Objective: To determine whether regional atrophy or neuropsychological factors can predict the rate of decline in patients with mild Alzheimer disease (AD).
Background: Despite important implications for planning the care and treatment strategy, few prognostic factors of severe AD progression are known.
Methods: Twenty-three patients with mild AD were followed up every 6 months over the course of 3 years. At baseline, patients with AD and 18 controls underwent a neuropsychological battery and a brain MRI. At the end of the 3 years, patients with AD were dichotomized into slow decliners (SLD) or fast decliners (FD) groups on the basis of their decline in Mini-Mental State Examination score over time. We compared baseline cognitive performance and imaging data using voxel-based morphometry (VBM).
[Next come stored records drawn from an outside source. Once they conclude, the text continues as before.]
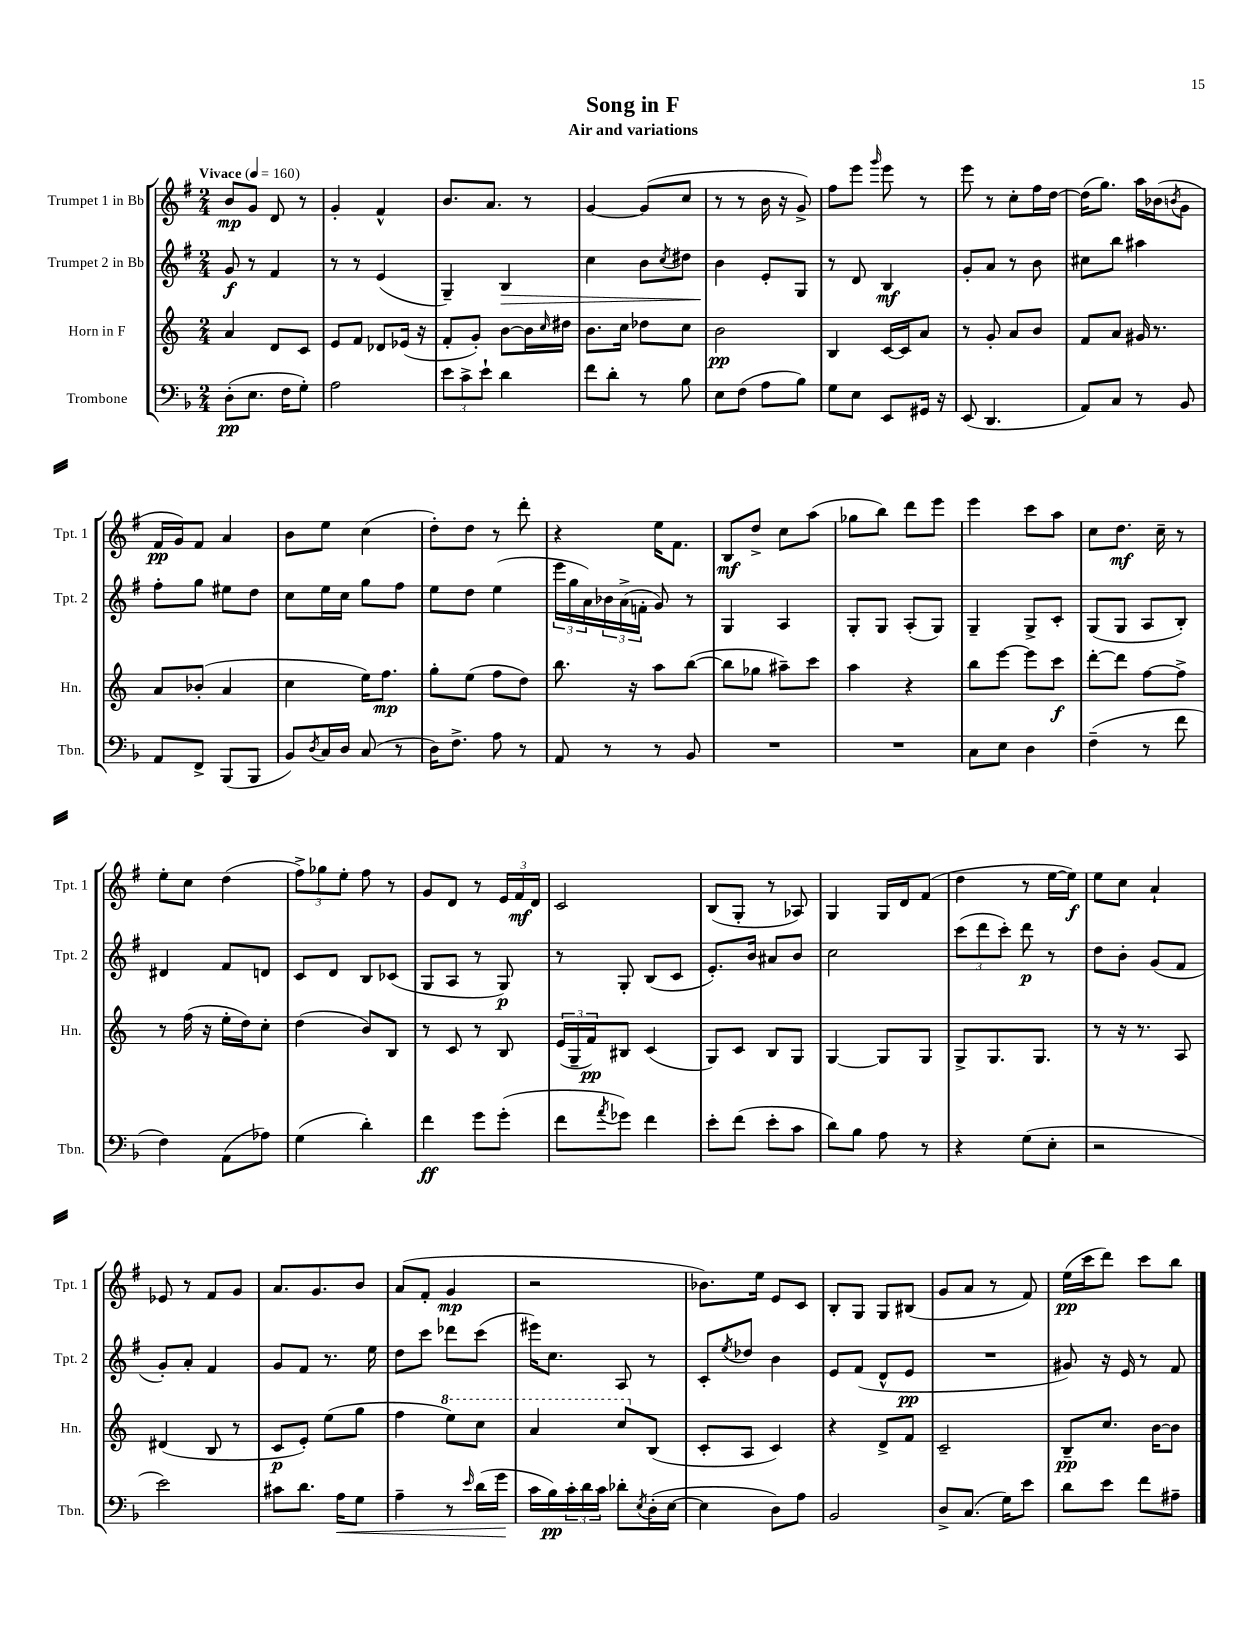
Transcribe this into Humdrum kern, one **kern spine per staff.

**kern	**kern	**kern	**kern
*staff4	*staff3	*staff2	*staff1
*clefF4	*clefG2	*clefG2	*clefG2
*k[b-]	*k[]	*k[f#]	*k[f#]
*M2/4	*M2/4	*M2/4	*M2/4
*MM160	*MM160	*MM160	*MM160
(8D'\L	4a/	8g/	8b/L
8.E\J	.	8r	8g/J
.	8d/L	4f#/	8d/
16F\LK	.	.	.
8G'\J)	8c/J	.	8r
=	=	=	=
2A\	8e/L	8r	4g'/
.	8f/J	8r	.
.	8d-/L	(4e/	4f#^^/
.	(16e-/Jk	.	.
.	16r	.	.
=	=	=	=
12e\L	8f'/L	4G~/)	8.b/L
12c^\	.	.	.
.	8g'/J)	.	.
12e`\J	.	.	.
.	.	.	8.a/J
4d\	[8b\L	4B/	.
.	16b\]L	.	8r
.	16qqcc/	.	.
.	16dd#\JJ	.	.
=	=	=	=
8f\L	8.b\L	4cc\	[4g/
8d'\J	.	.	.
.	16cc\Jk	.	.
8r	8dd-\L	8b\L	(8g/]L
.	.	8qcc/	.
8B-\	8cc\J	8dd#\J	8cc/J
=	=	=	=
8E\L	2b\	4b\	8r
(8F\J	.	.	8r
8A\L	.	8e'/L	16b\
.	.	.	16r
8B-\J)	.	8G/J	8g^/)
=	=	=	=
8G\L	4B/	8r	8ff#\L
8E\J	.	8d/	8eee\J
.	.	.	16qqggg/
8EE/L	[16c/LL	4B/	8eee\
.	16c/]J	.	.
16GG#/Jk	8a/J	.	8r
16r	.	.	.
=	=	=	=
(8EE/	8r	8g'/L	8eee\
4.DD/	8g'/	8a/J	8r
.	8a/L	8r	8cc'\L
.	8b/J	8b\	16ff#\L
.	.	.	[16dd\JJ
=	=	=	=
8AA/L)	8f/L	8cc#\L	(16dd\]LK
.	.	.	8.gg\J)
8C/J	8a/J	8bb\J	.
8r	16g#/	4aa#\	16aa\LL
.	8.r	.	(16b-\J
.	.	.	8qb/
8BB-/	.	.	8g\J
=	=	=	=
8AA/L	8a/L	8ff#'\L	16f#/LL
.	.	.	16g/J)
8FF^/J	(8b-'/J	8gg\J	8f#/J
(8BBB-/L	4a/	8ee#\L	4a/
8BBB-/J	.	8dd\J	.
=	=	=	=
8BB-/L)	4cc\	8cc\L	8b\L
8qD/	.	.	.
16C/L	.	16ee\L	8ee\J
16D/JJ	.	16cc\JJ	.
(8C/	16ee\LK)	8gg\L	(4cc\
.	8.ff\J	.	.
8r	.	8ff#\J	.
=	=	=	=
16D\LK)	8gg'\L	8ee\L	8dd'\L)
8.F^\J	.	.	.
.	(8ee\J	8dd\J	8dd\J
8A\	8ff\L	(4ee\	8r
8r	8dd\J)	.	8ddd'\
=	=	=	=
8AA/	8.bb\	24eee\LL	4r
.	.	24gg\	.
.	.	24a\)	.
8r	.	24b-\	.
.	.	(24a^\	.
.	16r	.	.
.	.	24f'\JJ	.
8r	8aa\L	8g/)	16ee\LK
.	.	.	8.f#\J
8BB-/	([8bb\J	8r	.
=	=	=	=
2r	8bb\]L	4G/	8B/L
.	8gg-\J	.	8dd^/J
.	8aa#~\L)	4A/	8cc\L
.	8ccc\J	.	(8aa\J
=	=	=	=
2r	4aa\	8G'/L	8gg-\L
.	.	8G/J	8bb\J)
.	4r	(8A'/L	8ddd\L
.	.	8G/J)	8eee\J
=	=	=	=
8C\L	8bb\L	4G~/	4eee\
8E\J	[8eee\J	.	.
4D\	8eee\]L	8G^/L	8ccc\L
.	8ccc\J	8c'/J	8aa\J
=	=	=	=
(4F~\	[8ddd'\L	(8G/L	8cc\L
.	8ddd\]J	8G/J	8.dd\J
8r	[8ff\L	8A/L	.
.	.	.	16cc~\
8f\	8ff^\]J	8B'/J)	8r
=	=	=	=
4F\)	8r	4d#/	8ee'\L
.	(16ff\	.	8cc\J
.	16r	.	.
(8AA\L	16ee'\LL	8f#/L	(4dd\
.	16dd\J)	.	.
8A-\J)	8cc'\J	8d/J	.
=	=	=	=
(4G\	(4dd\	8c/L	12ff#^\L)
.	.	.	12gg-\
.	.	8d/J	.
.	.	.	12ee'\J
4d'\)	8b/L)	8B/L	8ff#\
.	8B/J	(8c-/J	8r
=	=	=	=
4f\	8r	8G/L	8g/L
.	8c/	8A/J	8d/J
8g\L	8r	8r	8r
(8g'\J	8B/	8G/)	24e/LL
.	.	.	24f#/
.	.	.	24d/JJ
=	=	=	=
8f\L	(24e/LL	8r	2c/
.	24G~/	.	.
.	24f/J)	.	.
8qa/	.	.	.
8g-\J)	8B#/J	8G'/	.
4f\	(4c/	(8B/L	.
.	.	8c/J	.
=	=	=	=
8e'\L	8G/L)	8.e'/L)	(8B/L
(8f\J	8c/J	.	8G'/J
.	.	16b/Jk	.
8e'\L	8B/L	8a#/L	8r
8c\J	8G/J	8b/J	8A-/)
=	=	=	=
8d\L)	[4G/	2cc\	4G/
8B-\J	.	.	.
8A\	8G/]L	.	16G/LL
.	.	.	16d/J
8r	8G/J	.	(8f#/J
=	=	=	=
4r	8G^/L	(12ccc\L	4dd\
.	.	12ddd\	.
.	8.G/	.	.
.	.	12ccc'\J)	.
(8G\L	.	8ddd\	8r
.	8.G/J	.	.
8E'\J	.	8r	[16ee\LL
.	.	.	16ee\]JJ)
=	=	=	=
2r	8r	8dd\L	8ee\L
.	16r	8b'\J	8cc\J
.	8.r	.	.
.	.	(8g/L	4a`/
.	8A/	8f#/J	.
=	=	=	=
2e\)	(4d#/	8g'/L)	8e-/
.	.	8a'/J	8r
.	8B/	4f#/	8f#/L
.	8r	.	8g/J
=	=	=	=
8c#\L	8c/L	8g/L	8.a/L
8.d\J	8e'/J)	8f#/J	.
.	.	.	8.g/
.	(8ee\L	8.r	.
16A\LK	.	.	.
8G\J	8gg\J	.	8b/J
.	.	16ee\	.
=	=	=	=
4A~\	4ff\	8dd\L	(8a/L
.	.	8ccc\J	8f#'/J
8r	8eee\L)	8ddd-\L	4g/
16qqe/	.	.	.
(16d\LL	8ccc\J	(8ccc\J	.
16g\JJ	.	.	.
=	=	=	=
16c\LL	4aa/	16eee#\LK)	2r
16B-\)	.	8.cc\J	.
24c'\	.	.	.
24d\	.	.	.
24c\JJ	.	.	.
8d-'\L	8ccc/L	8A/	.
8qE/	.	.	.
(16D'\L	(8B/J	8r	.
[16E\JJ	.	.	.
=	=	=	=
4E\]	8c'/L	8c'/L	8.b-\L)
.	.	8qee/	.
.	8A/J	8dd-/J	.
.	.	.	16ee\Jk
8D\L)	4c/)	4b\	8e/L
8A\J	.	.	8c/J
=	=	=	=
2BB-/	4r	8e/L	8B'/L
.	.	(8f#/J	8G/J
.	8d^/L	8d^^/L	8G/L
.	8f/J	8e/J	(8B#/J
=	=	=	=
8D^/L	2c~/	2r	8g/L
(8.C/J	.	.	8a/J
.	.	.	8r
16G\LK)	.	.	.
8e\J	.	.	8f#/)
=	=	=	=
8d\L	8B~/L	8g#/)	(16ee\LL
.	.	.	16ccc\J
8e\J	8.cc/J	16r	8ddd\J)
.	.	16e/	.
8f\L	.	8r	8ccc\L
.	[16b\LK	.	.
8A#~\J	8b\]J	8f#/	8bb\J
==	==	==	==
*-	*-	*-	*-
Results: SLD and FD groups did not differ in age, gender, level of education, mean estimated duration of illness, and standard neuropsychological data at inclusion, except for the Attentional Battery of the Cambridge Neuropsychological Tests Automated Battery (speed processing in shifting condition). VBM comparison between SLD and FD groups demonstrated more gray matter tissue loss in the FD group in the medial occipitoparietal areas, especially in the precuneus, the lingual gyrus, the cuneus, and the surrounding cortex of the parieto-occipital sulcus bilaterally.
Conclusion: Voxel-based morphometry analysis demonstrated that patients who will have a faster decline at 3 years already had a more extensive cortical atrophy than SLD patients, especially in the medial occipitoparietal areas, which was not yet detected by clinical and neuropsychological assessment.